======== Exercise input

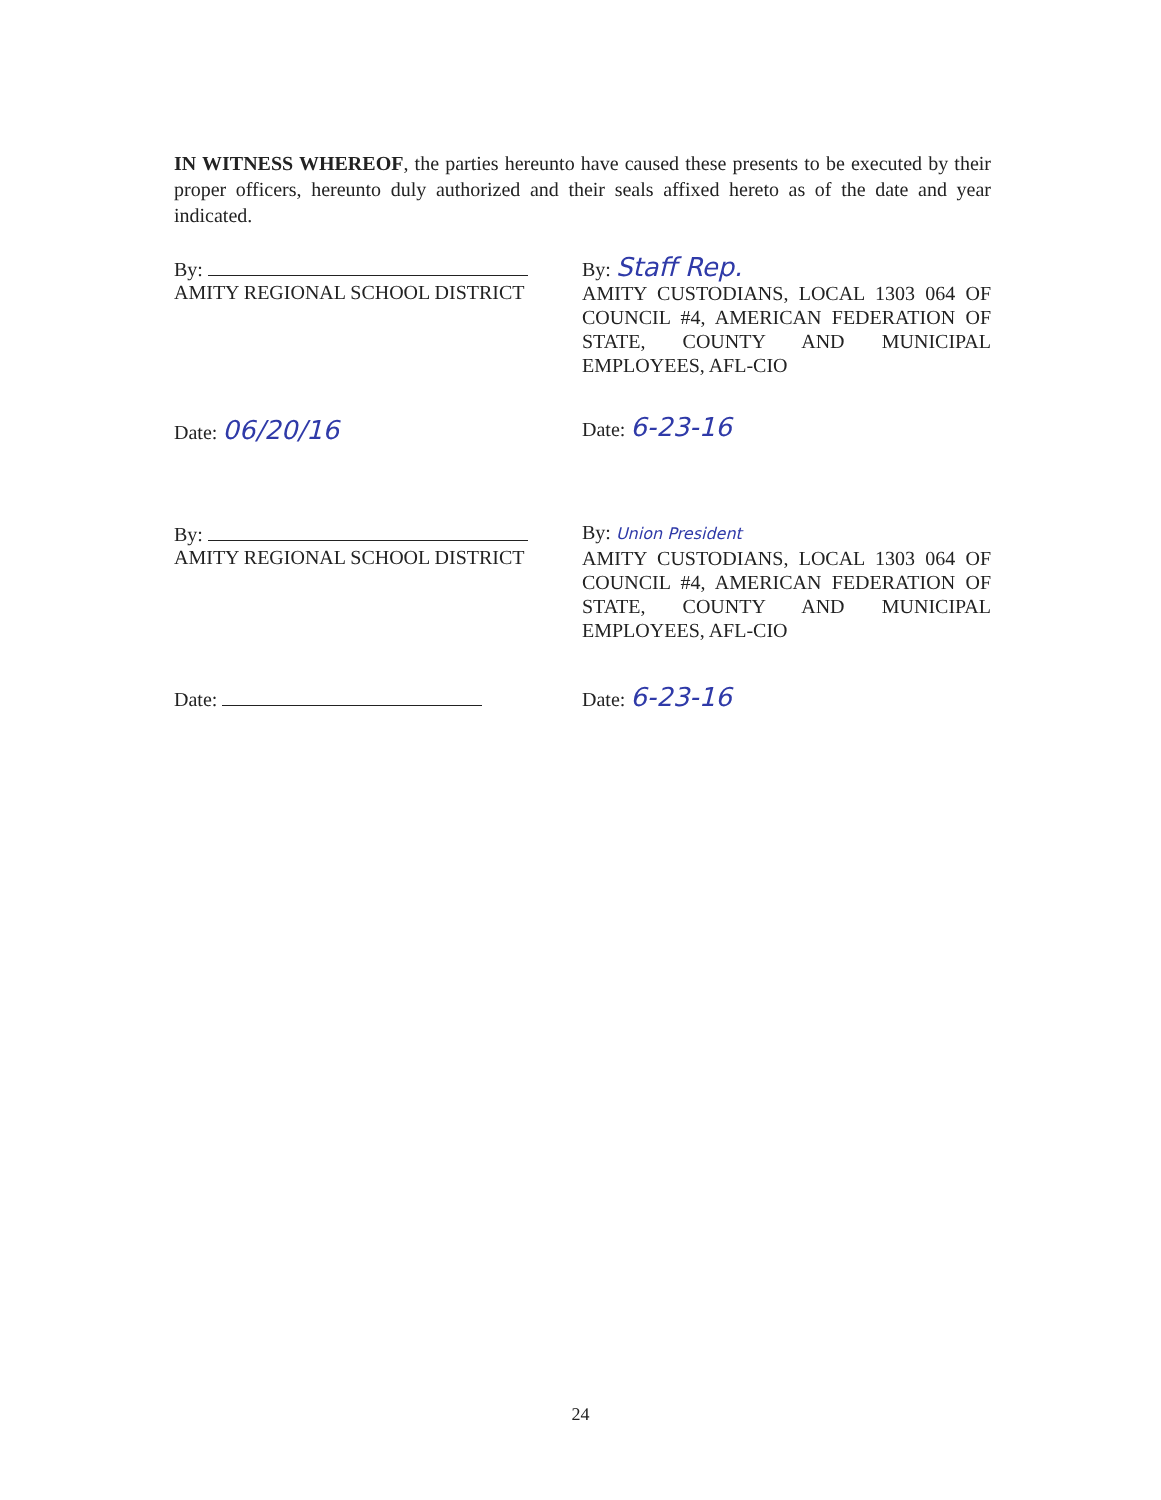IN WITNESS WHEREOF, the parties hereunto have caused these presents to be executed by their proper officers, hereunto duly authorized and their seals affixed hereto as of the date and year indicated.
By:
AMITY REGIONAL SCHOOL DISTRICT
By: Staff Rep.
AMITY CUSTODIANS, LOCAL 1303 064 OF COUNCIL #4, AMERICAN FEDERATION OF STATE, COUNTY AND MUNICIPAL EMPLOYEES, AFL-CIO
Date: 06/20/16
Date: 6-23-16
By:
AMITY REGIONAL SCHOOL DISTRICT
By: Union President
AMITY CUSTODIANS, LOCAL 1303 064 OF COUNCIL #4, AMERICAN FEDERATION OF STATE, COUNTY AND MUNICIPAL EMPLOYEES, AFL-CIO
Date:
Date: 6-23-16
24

================

» Exercise description:
A faithful copy of the data is required: each word kept, each picture omitted.

» The completed task:
IN WITNESS WHEREOF, the parties hereunto have caused these presents to be executed by their proper officers, hereunto duly authorized and their seals affixed hereto as of the date and year indicated.
By:
AMITY REGIONAL SCHOOL DISTRICT
By: Staff Rep.
AMITY CUSTODIANS, LOCAL 1303 064 OF COUNCIL #4, AMERICAN FEDERATION OF STATE, COUNTY AND MUNICIPAL EMPLOYEES, AFL-CIO
Date: 06/20/16
Date: 6-23-16
By:
AMITY REGIONAL SCHOOL DISTRICT
By: Union President
AMITY CUSTODIANS, LOCAL 1303 064 OF COUNCIL #4, AMERICAN FEDERATION OF STATE, COUNTY AND MUNICIPAL EMPLOYEES, AFL-CIO
Date:
Date: 6-23-16
24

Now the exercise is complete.